Golfer’s €500k bill for handicap case

A pensioner who lost a case about his golf handicap faces having to pay a legal bill which could run to €500,000.

The golfer who lost his case, which lasted 83 days in the High and Supreme Courts, was yesterday told he will have to pay the massive legal costs of the action.

Thomas Talbot, aged 76, said the bill of €500,000 could have been avoided if the lawyers seeking the costs “had paid me the money they are charging”.

The retired insurance official’s lost an action in which he claimed defamation and conspiracy against the Hermitage Golf Club in Lucan, Dublin, one of its officers, Eddie Murphy, and against the Golfing Union of Ireland.

He claimed a certificate sent to him in 2003 by the club’s handicap sub-committee, stating his handicap was 13, with the words “General Play (Handicap Building)”, meant he was cheating. The claims were denied.

Earlier this month, in rejecting Mr Talbot’s appeal against a July 2012 High Court decision against him, the Supreme Court said it was a case that had lasted 83 days over what was a simple matter. Chief Justice Susan Denham called for improved judicial management of cases as a result in order that best use can be made of court resources.
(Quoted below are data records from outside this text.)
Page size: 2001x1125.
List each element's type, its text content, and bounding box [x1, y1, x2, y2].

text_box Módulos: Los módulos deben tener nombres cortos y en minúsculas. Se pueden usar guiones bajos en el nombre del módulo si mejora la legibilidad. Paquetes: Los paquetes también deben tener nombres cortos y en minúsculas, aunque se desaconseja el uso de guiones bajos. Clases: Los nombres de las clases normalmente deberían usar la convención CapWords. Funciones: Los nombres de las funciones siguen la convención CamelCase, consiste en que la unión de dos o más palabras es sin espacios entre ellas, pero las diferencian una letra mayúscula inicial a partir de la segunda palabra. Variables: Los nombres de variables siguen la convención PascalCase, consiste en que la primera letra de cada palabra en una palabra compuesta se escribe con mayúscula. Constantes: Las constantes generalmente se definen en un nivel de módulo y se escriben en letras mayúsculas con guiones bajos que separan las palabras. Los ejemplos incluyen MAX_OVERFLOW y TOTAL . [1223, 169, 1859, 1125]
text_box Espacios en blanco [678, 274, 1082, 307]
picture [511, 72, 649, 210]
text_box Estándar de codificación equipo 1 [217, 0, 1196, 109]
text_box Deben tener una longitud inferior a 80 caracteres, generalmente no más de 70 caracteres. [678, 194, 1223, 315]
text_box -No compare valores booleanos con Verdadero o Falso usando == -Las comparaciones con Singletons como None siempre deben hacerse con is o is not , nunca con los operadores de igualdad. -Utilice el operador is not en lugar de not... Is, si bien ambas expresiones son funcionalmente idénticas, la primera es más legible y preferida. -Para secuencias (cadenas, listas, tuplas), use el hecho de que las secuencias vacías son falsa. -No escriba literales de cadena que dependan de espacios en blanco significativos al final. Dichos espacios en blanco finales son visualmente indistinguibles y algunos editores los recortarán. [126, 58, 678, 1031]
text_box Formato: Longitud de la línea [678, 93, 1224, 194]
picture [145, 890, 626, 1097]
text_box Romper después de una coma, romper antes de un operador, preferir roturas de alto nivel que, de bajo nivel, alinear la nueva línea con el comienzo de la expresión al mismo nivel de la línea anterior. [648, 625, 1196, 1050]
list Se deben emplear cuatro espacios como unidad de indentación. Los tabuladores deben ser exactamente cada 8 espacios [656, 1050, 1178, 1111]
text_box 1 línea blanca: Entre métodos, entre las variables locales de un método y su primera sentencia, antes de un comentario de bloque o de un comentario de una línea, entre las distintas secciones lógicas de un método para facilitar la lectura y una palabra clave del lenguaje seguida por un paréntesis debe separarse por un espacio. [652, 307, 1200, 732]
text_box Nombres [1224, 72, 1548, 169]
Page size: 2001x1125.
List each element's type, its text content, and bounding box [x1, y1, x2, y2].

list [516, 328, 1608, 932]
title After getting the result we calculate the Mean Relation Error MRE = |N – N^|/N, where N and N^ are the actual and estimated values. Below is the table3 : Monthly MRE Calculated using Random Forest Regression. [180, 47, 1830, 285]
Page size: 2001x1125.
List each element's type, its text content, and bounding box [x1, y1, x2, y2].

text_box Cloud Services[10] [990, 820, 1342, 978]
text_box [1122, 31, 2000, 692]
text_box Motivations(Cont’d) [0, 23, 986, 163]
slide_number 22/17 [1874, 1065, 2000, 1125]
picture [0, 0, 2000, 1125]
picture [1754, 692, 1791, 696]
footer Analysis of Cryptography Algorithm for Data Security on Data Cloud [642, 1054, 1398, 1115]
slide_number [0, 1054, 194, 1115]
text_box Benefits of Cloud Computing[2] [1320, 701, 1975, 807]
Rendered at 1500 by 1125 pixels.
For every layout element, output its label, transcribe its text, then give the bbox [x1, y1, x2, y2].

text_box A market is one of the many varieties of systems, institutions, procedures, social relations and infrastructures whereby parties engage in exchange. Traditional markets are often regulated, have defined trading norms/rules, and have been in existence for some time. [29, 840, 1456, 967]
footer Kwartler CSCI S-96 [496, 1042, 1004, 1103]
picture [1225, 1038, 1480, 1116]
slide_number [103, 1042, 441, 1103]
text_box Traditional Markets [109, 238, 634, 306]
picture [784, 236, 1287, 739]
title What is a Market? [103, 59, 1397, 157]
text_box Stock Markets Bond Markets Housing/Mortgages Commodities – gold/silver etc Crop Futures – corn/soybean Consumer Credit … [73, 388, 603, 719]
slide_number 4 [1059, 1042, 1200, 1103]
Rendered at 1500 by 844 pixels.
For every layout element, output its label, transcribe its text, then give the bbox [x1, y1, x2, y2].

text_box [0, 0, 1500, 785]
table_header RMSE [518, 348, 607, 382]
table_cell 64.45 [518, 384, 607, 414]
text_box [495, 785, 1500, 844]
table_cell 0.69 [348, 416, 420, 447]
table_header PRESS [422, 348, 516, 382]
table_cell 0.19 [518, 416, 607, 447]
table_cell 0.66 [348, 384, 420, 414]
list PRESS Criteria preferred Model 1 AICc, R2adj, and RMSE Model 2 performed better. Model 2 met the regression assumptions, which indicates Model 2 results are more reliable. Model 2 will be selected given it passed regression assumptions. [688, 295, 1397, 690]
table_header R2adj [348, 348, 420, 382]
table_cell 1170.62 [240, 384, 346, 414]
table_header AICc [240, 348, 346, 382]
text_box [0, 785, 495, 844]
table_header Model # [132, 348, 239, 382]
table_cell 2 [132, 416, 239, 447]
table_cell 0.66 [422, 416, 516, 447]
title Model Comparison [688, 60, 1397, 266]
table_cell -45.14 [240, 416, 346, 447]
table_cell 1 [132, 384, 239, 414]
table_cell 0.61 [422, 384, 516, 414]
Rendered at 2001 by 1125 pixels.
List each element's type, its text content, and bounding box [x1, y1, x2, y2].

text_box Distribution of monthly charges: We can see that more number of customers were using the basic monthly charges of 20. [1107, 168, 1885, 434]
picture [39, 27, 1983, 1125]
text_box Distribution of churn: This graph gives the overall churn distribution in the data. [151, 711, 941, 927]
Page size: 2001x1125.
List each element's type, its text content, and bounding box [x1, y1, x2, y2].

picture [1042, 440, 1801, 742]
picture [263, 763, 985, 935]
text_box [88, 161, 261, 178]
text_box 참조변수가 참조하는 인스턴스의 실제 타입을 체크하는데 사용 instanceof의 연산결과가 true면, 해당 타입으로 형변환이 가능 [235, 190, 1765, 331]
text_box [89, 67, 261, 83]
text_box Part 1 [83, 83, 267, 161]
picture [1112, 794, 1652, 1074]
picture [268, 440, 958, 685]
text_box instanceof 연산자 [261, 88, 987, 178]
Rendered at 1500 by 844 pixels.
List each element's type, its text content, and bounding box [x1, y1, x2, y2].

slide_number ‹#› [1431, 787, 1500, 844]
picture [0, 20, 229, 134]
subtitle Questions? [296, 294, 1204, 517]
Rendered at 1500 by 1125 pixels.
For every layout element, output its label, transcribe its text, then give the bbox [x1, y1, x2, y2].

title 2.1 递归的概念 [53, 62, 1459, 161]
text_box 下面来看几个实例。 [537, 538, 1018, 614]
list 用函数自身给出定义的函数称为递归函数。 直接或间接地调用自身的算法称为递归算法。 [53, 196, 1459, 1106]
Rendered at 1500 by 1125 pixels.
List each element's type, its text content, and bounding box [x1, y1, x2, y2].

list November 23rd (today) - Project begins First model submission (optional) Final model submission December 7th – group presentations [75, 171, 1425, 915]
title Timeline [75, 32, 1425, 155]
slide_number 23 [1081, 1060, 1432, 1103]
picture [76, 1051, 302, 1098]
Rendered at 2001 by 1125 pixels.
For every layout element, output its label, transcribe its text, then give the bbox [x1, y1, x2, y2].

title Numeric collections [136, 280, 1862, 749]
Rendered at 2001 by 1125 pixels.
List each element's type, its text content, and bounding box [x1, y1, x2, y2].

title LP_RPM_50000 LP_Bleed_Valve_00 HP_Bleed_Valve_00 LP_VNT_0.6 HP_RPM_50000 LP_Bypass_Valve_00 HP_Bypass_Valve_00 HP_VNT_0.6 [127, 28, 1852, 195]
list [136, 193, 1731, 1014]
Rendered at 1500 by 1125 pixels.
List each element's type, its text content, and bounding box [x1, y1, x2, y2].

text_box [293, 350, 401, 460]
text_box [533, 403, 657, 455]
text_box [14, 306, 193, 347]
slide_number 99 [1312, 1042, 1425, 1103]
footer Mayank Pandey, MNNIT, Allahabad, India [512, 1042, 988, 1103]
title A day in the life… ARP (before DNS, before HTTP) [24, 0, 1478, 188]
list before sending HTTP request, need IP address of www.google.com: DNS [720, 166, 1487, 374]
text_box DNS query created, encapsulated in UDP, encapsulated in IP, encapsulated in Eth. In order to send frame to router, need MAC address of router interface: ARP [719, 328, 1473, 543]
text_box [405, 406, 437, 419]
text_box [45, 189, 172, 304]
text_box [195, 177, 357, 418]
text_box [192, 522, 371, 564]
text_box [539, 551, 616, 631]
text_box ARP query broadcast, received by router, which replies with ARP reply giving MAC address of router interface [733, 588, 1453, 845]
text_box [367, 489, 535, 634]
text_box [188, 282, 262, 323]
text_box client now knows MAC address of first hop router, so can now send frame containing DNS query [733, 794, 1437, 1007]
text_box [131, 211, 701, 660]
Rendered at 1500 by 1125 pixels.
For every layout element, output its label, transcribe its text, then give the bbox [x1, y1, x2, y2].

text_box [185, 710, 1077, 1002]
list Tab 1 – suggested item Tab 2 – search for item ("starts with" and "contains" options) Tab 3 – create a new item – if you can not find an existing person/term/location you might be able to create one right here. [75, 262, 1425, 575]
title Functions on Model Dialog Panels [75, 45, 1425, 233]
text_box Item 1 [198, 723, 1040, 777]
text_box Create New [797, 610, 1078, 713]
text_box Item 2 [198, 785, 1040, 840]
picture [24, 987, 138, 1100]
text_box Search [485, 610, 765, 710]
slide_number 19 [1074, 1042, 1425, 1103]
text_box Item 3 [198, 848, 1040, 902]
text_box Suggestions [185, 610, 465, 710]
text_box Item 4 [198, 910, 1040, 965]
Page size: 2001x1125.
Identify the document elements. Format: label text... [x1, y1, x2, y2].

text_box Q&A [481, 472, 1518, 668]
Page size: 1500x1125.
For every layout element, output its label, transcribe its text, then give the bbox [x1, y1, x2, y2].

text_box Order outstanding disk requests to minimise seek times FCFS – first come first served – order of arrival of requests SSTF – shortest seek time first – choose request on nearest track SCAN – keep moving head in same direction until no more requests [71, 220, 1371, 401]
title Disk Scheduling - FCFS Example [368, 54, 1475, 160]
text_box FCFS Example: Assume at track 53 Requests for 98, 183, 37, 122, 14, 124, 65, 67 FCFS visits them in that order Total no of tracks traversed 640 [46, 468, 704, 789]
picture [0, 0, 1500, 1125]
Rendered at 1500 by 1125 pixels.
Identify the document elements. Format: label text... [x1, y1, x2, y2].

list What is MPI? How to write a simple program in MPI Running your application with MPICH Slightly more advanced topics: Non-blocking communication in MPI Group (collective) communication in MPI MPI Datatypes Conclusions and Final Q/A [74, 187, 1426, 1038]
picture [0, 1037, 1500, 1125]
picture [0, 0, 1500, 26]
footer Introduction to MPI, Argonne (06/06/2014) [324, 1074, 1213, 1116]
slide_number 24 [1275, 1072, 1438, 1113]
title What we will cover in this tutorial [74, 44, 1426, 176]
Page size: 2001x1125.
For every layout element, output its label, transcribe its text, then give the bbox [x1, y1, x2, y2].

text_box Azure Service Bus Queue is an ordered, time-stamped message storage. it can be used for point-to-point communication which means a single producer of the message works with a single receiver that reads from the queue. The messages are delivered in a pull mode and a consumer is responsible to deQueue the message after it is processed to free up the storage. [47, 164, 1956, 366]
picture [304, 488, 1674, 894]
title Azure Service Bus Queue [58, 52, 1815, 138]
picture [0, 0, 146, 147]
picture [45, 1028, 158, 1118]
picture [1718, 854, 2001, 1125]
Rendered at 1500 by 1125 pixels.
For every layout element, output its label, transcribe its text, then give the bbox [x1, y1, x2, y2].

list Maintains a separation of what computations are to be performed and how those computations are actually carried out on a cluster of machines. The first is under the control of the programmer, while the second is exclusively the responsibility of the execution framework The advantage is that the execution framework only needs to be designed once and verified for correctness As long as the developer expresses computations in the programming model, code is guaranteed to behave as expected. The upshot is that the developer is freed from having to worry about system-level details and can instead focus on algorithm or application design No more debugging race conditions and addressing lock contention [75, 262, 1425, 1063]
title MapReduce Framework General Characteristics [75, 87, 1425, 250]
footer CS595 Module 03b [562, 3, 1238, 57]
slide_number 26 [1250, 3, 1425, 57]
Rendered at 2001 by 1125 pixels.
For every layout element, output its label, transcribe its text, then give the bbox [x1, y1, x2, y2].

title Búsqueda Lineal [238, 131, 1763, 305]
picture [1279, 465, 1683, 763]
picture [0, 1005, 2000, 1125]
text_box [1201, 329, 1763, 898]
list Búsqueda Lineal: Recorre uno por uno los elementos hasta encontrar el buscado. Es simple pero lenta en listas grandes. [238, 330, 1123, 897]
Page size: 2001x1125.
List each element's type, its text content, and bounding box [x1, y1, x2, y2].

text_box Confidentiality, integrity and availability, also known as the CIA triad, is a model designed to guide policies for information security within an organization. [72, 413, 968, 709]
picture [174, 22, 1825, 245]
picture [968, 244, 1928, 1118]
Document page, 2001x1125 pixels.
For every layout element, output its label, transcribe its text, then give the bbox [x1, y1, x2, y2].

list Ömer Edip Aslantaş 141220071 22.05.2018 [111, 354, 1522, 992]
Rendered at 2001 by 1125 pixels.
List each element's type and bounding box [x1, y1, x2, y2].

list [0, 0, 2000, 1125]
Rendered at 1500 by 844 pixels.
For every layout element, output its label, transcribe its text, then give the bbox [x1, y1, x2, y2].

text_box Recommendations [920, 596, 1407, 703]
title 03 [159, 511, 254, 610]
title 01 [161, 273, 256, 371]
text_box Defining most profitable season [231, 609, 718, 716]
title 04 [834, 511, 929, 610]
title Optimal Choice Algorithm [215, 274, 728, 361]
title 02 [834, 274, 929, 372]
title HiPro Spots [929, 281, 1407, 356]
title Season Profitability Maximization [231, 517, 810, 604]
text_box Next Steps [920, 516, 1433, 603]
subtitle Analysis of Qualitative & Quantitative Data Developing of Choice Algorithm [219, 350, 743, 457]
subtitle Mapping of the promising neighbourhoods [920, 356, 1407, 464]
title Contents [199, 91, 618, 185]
Yesterday, when the case came back for the court to deal with ancillary matters, counsel for the defendants applied for their costs, which had also been awarded against Mr Talbot in the High Court.

In a prepared reply, Mr Talbot, who has represented himself, continued to dispute the issues in the case. In response to the Chief Justice’s recommendation about better case management, he said it was lawyers for the defendants who had been “time-wasting” and not him.

The solution to the issue of “long disputation” was for the half million euro in costs being charged by lawyers in the case to be paid to him, he said.

Chief Justice Denham said the general rule that “costs follow the event” applied here and the court saw no reason to depart from it.